§ TEXTE RETENU
┄┄┄┄┄┄┄┄┄┄

Chesterton, les chiens et la permanence historique du politiquement correct

Chesterton, les chiens et la permanence historique du politiquement correct

Certains, dont moi, font mine de s’étonner de leur temps et de ses misères. En réalité il n’est aucune misère qui n’ait été présente depuis très longtemps dans nos sociétés développées, matérialistes et démocratiques. Il n’est que de relire Chesterton qui défendait en catholique fervent et provocant une orthodoxie presque onirique face au tiers-monde envahissant des idées modernes. Mais Chesterton, qui savait l’histoire, savait que l’on peut dater le végétarianisme – qui devient une obsession – de la philosophie pythagoricienne ; ou bien le puritanisme de la pensée cathare ou de la Renaissance. Il savait, en d’autres termes, que l’hérésie est permanente.

┄┄┄┄┄┄┄┄┄┄

§ DONNÉES

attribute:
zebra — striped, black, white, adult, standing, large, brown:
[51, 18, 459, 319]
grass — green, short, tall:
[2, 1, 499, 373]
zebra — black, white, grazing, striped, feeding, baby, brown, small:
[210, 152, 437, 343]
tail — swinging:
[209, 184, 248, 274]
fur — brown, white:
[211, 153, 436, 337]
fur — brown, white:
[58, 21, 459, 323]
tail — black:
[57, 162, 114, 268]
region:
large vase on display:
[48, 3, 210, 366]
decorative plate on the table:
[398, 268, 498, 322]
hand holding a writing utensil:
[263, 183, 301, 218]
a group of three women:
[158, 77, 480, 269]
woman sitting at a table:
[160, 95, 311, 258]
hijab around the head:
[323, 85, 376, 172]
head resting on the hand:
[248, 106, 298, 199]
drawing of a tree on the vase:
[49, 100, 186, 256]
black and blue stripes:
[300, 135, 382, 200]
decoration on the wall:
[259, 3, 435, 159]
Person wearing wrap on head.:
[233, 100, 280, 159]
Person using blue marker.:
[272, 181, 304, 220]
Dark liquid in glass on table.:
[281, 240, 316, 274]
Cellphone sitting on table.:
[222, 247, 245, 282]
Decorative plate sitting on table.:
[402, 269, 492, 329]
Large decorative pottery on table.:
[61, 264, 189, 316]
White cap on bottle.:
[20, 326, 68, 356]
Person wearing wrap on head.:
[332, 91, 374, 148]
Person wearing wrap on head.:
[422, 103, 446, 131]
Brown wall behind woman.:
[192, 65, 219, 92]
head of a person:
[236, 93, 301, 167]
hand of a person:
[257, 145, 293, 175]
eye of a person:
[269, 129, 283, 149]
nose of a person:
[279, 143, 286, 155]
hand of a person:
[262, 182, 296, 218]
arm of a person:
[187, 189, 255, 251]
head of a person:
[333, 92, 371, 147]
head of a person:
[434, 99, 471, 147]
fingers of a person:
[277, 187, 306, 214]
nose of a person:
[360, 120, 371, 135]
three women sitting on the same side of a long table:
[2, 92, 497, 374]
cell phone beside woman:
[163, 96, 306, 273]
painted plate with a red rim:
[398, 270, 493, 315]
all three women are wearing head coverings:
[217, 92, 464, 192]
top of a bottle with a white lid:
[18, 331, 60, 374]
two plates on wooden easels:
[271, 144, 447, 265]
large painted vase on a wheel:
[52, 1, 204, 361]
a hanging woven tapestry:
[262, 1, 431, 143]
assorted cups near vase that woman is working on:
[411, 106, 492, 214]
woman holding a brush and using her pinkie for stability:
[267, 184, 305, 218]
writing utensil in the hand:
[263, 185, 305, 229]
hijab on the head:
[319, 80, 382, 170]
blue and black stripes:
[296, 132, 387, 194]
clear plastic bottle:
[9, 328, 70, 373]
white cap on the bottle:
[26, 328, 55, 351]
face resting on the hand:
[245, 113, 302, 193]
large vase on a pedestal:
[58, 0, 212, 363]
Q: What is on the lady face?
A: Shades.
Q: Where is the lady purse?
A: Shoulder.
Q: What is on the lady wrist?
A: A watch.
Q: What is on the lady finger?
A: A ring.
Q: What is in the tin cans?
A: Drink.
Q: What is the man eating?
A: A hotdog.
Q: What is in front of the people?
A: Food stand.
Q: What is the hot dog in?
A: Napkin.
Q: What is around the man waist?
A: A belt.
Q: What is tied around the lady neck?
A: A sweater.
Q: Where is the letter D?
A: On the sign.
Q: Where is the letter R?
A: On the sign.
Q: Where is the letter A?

┄┄┄┄┄┄┄┄┄┄

§ CONSIGNE
Poursuivez le texte sur Chesterton et la permanence de l'hérésie à partir de sa dernière phrase.

§ RÉPONSE
Chesterton voit ainsi poindre à l’orée des années post-victoriennes un révisionnisme militant, à la fois historique et philosophique : « on » dénonce l’âge victorien, le mensonge victorien, l’impérialisme victorien, l’ordre moral victorien ; et on impose sa conception de l’Histoire : le grand auteur du Nommé jeudi (certainement le chef-d’œuvre du fantastique chrétien) voir déjà poindre le bout du nez des historiens à la Braudel qui liquéfient le temps, l’argent, le monde, et nient l’importance des hommes ou des spiritualités. A la même époque, on se met à juger rétrospectivement les temps anciens. Ici Chesterton applique sans le savoir l’observation de son ennemi apparent Nietzsche qui dénonçait dans sa très brillante et seconde considération inactuelle le fait que le monde moderne tentait de projeter sa trivialité dans les temps anciens, travestis en carnaval historique : il n’est que de voir ce qu’on a fait de la littérature et du cinéma en costumes.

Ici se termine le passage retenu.